Réponse de Karen : "Ah, ça oui ! Là, c'est chaud : il y a 40-45 nœuds de vent. J'en bave, mais ici, tout le monde en bave. Alors, je ne vais pas passer mon temps à me plaindre : ce n'est pas dans mon tempérament".

 

Pour info Karen a été victime en août dernier d'un accident de voiture, occasionnant une fracture d'une vertèbre et du sternum. Après être passée sur la table d'opération, elle a pris le départ du Vendée Globe avec deux plaques de ferraille et huit boulons à l'intérieur dans le dos. Les mouvements du bateau sollicitent en permanence son dos, sans parler des douleurs que cela provoque (elle porte une ceinture dorsale et avale moult calmants), elle estime ses capacités physiques diminuées de plus de 40 % !

 

 

 

Voici en comparaison quelques courts extrait d'un e-mail d'Ellen ...

 

"Me voilà assise à la table à cartes, absolument trempée, une fois de plus. Ces 10 dernières heures, j'ai déjà changé de vêtements deux fois …"

"J'ai du effectuer de nombreux changements de voiles.
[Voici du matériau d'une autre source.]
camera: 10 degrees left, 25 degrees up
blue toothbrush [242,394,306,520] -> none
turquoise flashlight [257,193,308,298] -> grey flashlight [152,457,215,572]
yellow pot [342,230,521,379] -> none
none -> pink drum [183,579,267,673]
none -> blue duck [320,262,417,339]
C'est assez stressant d'aller renvoyer un ris en pensant que vous allez sans doute devoir le reprendre à peine une heure plus tard."
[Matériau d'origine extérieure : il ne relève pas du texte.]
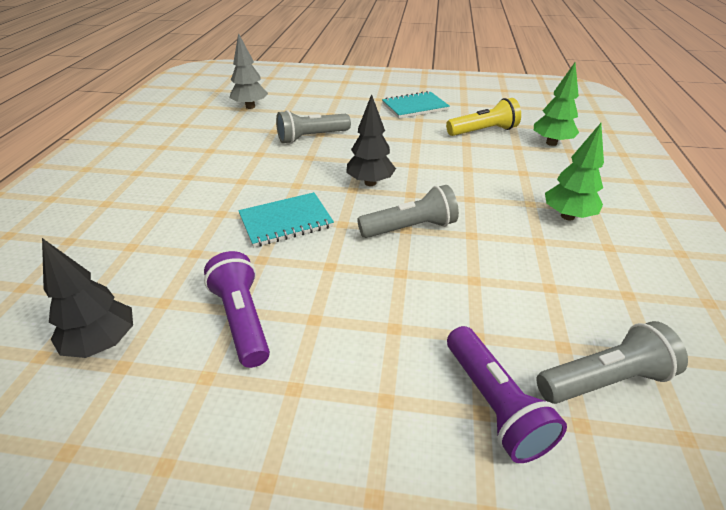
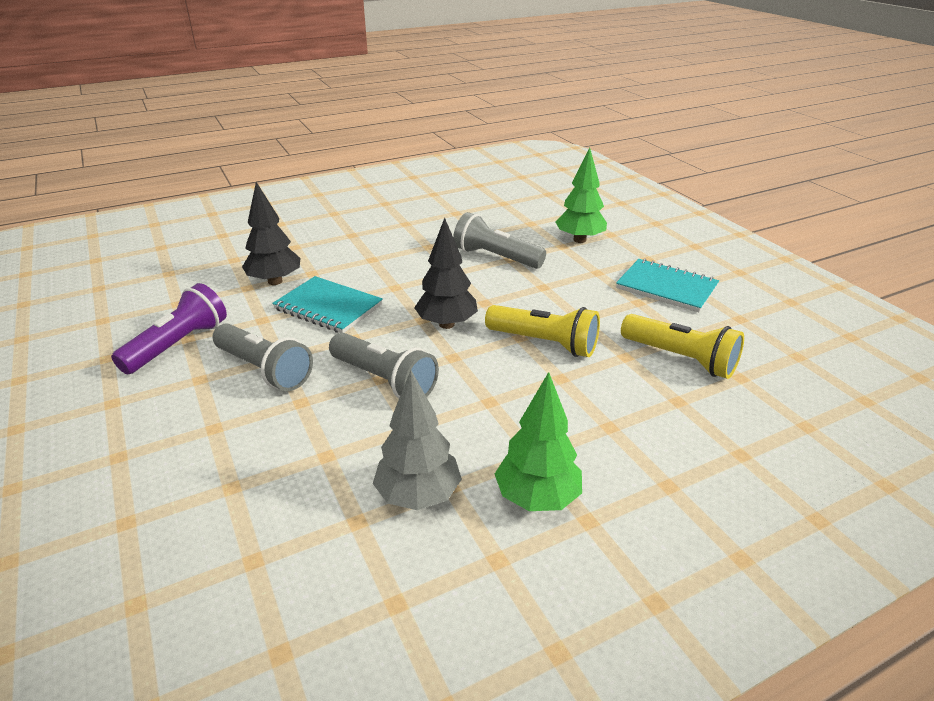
camera: 55 degrees right, 5 degrees down
black tree [42,238,133,358] -> black tree moved to [242,182,301,285]
grey tree [230,33,268,109] -> grey tree moved to [373,370,462,510]
purple flashlight [447,326,567,463] -> none
green tree [534,63,579,146] -> green tree moved to [556,148,607,243]
grey flashlight [536,321,688,404] -> grey flashlight moved to [212,323,313,391]
none -> yellow flashlight [485,305,600,357]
" Les heures passant, cette tempête s'est avérée pire que celle de Noël. Des rafales à plus de 45 nœuds, une mer déchaînée, des vagues qui déferlaient de partout, et un tourmentin de 15m2 qui nous semblait gigantesque. On n'a pas arrêté une minute."

 

Coupons court aux complaintes de Miss Ellen .... si vous voulez vraiment jugez par vous même de la dure vie qu'elle mène prenez le temps de lire un message au hasard de son site http://www.teamellen.com/ .

 

 

Mon propos n'est pas dénigrer la belle Ellen, ni de minimiser ses efforts et sa peine, tout ce qu'elle raconte est certainement exact et, je n'en doute pas un instant, pénible même à vivre. Sa performance est d'ailleurs remarquable plus de 3 jours d'avance sur Francis Joyon sur IDEC à la date de rédaction de ces lignes ! Mais je souhaite juste mettre en avant le fait suivant : au lieu de sombrer dans une litanie sans fin de petits malheurs, certains navigateurs (dans l'exemple pris ici : une autre navigatrice) moins bien lotis savent à travers leur tout du monde nous faire partager d'autres émotions ... faire vivre d'autres valeurs ... Personnellement sur moi ça ne produit pas le même effet, et sur vous ?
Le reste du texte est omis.